Desnudo sobre un diván, Pablo Picasso, 1960. Museo Rufino Tamayo, México |
Las piernas y los brazos desarticulados, rectos. Aunque la rectitud no sea propia de la desnudez, que es redonda.
Estamos acostumbrados a los desnudos lánguidamente recostados como el de Déjeneur sur l’herbe de Manet o la Venus dormida de Velázquez. Éste no, éste es vertical. No hay aquí languidez, sino pura verticalidad. No enhiesta, sino una verticalidad de torre desbaratada.
La desnuda mujer tampoco nos mira, impúdica como la Olympia de Manet.

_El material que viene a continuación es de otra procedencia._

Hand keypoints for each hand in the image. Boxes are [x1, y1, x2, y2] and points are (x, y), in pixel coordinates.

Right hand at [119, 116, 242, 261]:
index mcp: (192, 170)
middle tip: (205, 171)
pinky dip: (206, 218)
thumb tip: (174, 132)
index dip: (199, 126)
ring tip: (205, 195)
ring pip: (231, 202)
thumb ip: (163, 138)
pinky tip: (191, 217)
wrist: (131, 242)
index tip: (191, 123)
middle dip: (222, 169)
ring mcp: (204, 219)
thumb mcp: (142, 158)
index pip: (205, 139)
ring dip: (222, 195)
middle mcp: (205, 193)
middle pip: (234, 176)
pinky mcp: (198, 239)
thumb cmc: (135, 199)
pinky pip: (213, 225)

Se mira a sí misma lo que tiene de femenino: el vientre, los pechos, la vulva tajo. Le importa un higo seco que la miremos o no.
Una de las acepciones de la palabra desnudo es “sin doblez”. Como si el cuerpo desnudo obrara sin artificios, sin simular. No es así, el desnudo como concepto es una construcción social que cambia con los tiempos. No es lo mismo la Venus paleolítica que la de Botticelli. En cada época hay un canon al que la representación de la mujer desnuda debe ajustarse. Este desnudo de Pablo Picasso (1881/1973) parece un rompecabezas y en efecto lo es. Rechaza la mirada oficial, por decirlo de algún modo, y nos propone reconocer en esta desnuda mujer vertical y recta otra desnudez, una desnudez para armar.